| Vorliegender Text |

Doch die Ernüchterung folgte schnell: Nicht etwa als Model war er gefragt, seine Aufgabe würde bedeutend näher am Kunden und deshalb ungleich verantwortungsvoller sein. Der Drehbuchautor V. sollte zum Käsepromoter werden. Im Eingangsbereich von Supermärkten würde er mit Rubbellosaktionen die Menschen über das Glücksspiel zum Käse führen.

Edamer, Tilsiter, Harzer. Appenzeller, Stilton, Gouda, Münster, Schafskäse, Chèvre von der Ziege, Emmentaler aus dem Allgäu oder aus der Schweiz. Parmesan, Gorgonzola, Camembert, oder lieber Brie? Die deutsche Käsetheke ist voll. Will man also als Neuling reüssieren, bedarf es eines einleuchtenden Arguments, oder: „Weshalb kosten hundert Gramm vom ‚Moosbacher‘ 2,49 Mark, wo Leerdamer, der ähnlich aussieht und genauso riecht, schon für neunundneunzig Pfennige zu haben ist?“

Während des knapp vierstündigen Vortrages zur Lage des Käses und der (österreichischen) Nation wurden solche und ähnlich dringende Probleme, wie „Schnitttechniken des Käses“, „Art und Weise des Samplings der Lose“ und „Auf- und Abbau des Werbestandes“, befriedigend geklärt, während unser Held der Frage nachhing, warum er, anders als geplant, der einzige Österreicher war, der sich bereit erklärt hatte, seinem Land Käsedienste zu tun.

Reizvolle Gewinne

Nicht schlimm, denn nach der Einkleidungszeremonie entwickelte sich unversehens das von den Werbestrategen so sorgfältig ausgeklügelte alpenländische Flair. Nachdem die Schlüssel der Promotionfahrzeuge mit den zwei Meter hohen Rundkäse-Attrappen verteilt waren, stand der Eroberung des deutschen Käsemarktes nichts mehr im Weg. Laut Straßenverkehrsordnung dürfen Fahrzeuge mit Aufbauten höchstens 80 fahren. Aber eilig hatte es der „Österreicher“ auf dem Weg zu seinem ersten Einsatzort ohnehin nicht.

| Aufgabenstellung |
Wozu sollte der Drehbuchautor V. laut dem Text über die Käsewerbung werden? Stützen Sie sich ausschließlich auf den vorliegenden Text.

| Rohdaten |
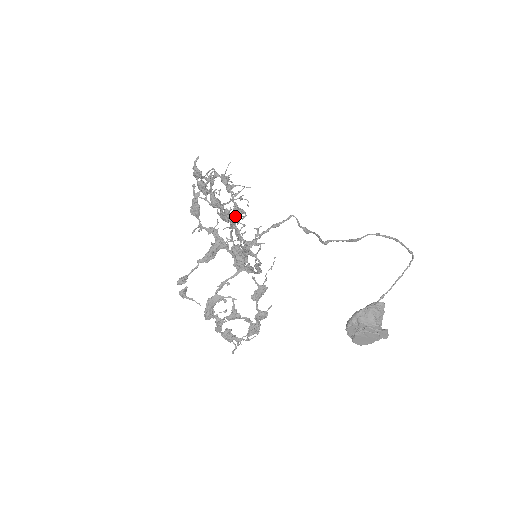
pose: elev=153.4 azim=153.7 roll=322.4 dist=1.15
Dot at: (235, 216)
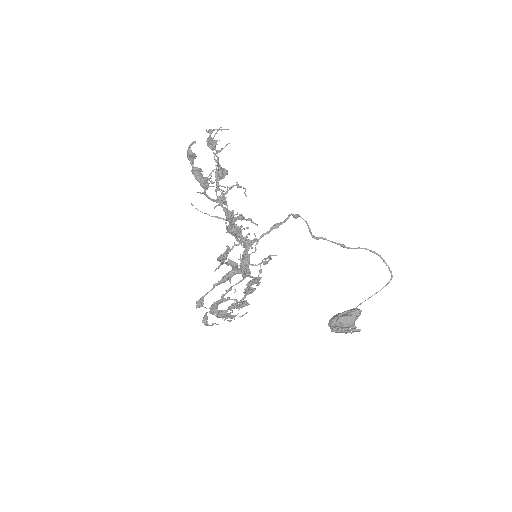
Dot at: (218, 178)
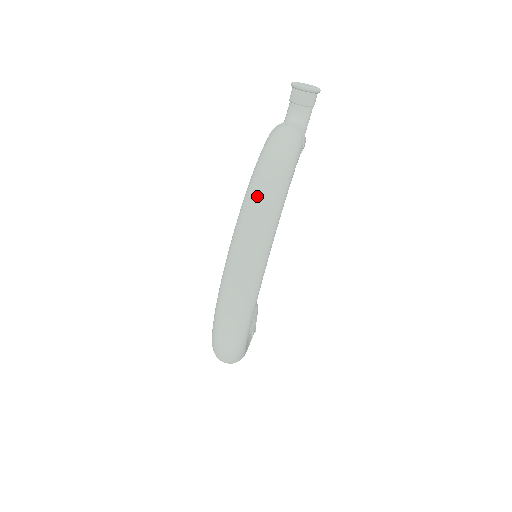
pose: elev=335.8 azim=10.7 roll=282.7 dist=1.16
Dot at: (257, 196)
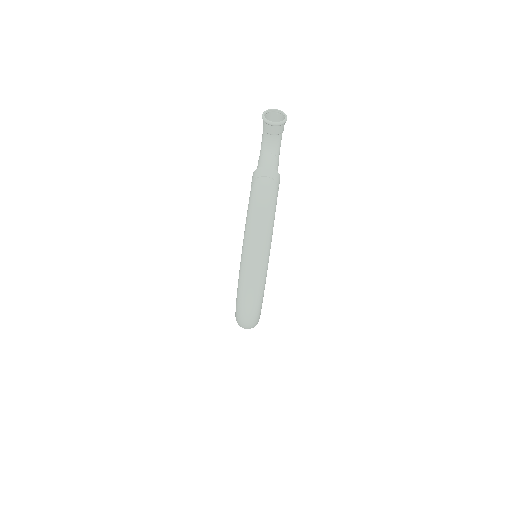
Dot at: (251, 255)
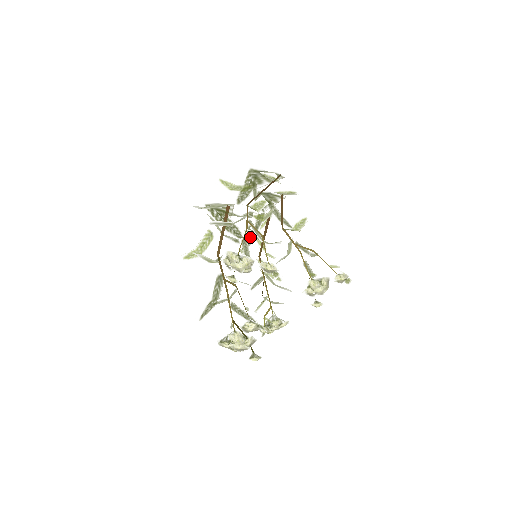
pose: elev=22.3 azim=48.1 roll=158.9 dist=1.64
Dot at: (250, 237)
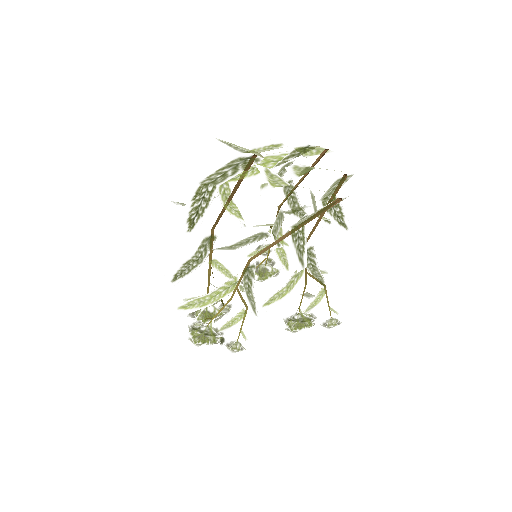
Dot at: (280, 175)
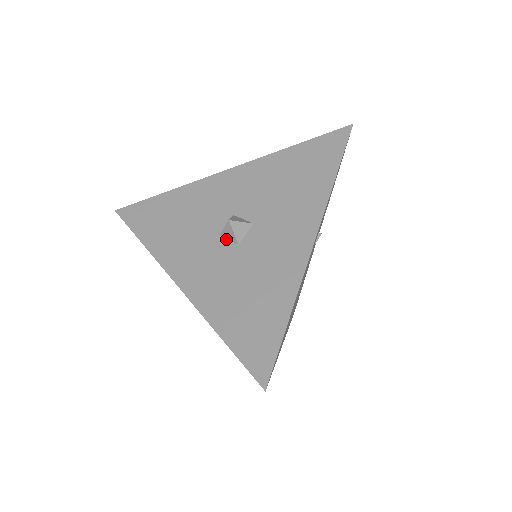
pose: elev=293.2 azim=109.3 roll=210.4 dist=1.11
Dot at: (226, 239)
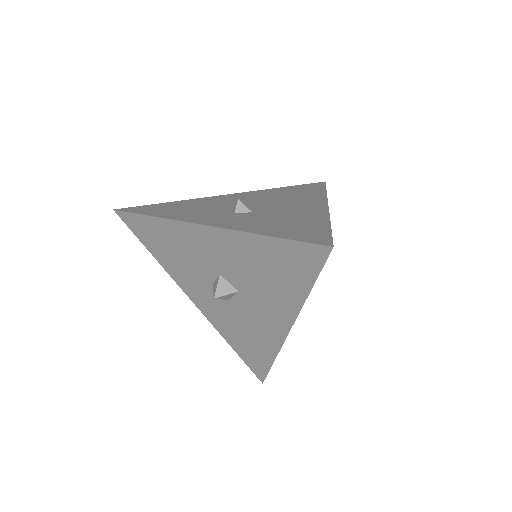
Dot at: occluded
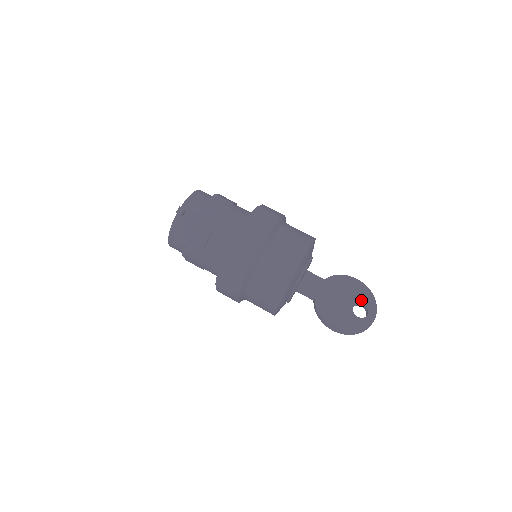
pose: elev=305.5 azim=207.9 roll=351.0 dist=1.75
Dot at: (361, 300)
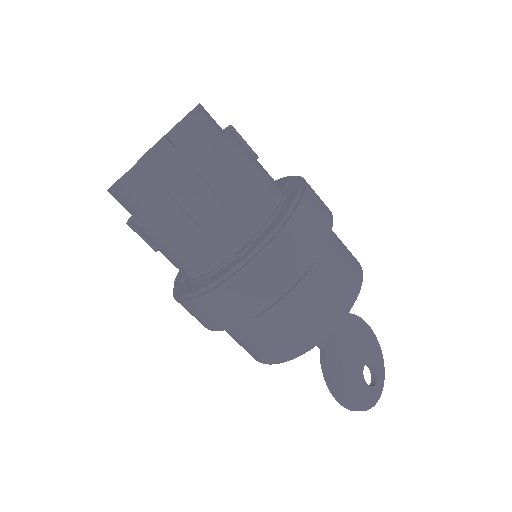
Dot at: (371, 358)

| Lösung |
Zum Käsepromoter.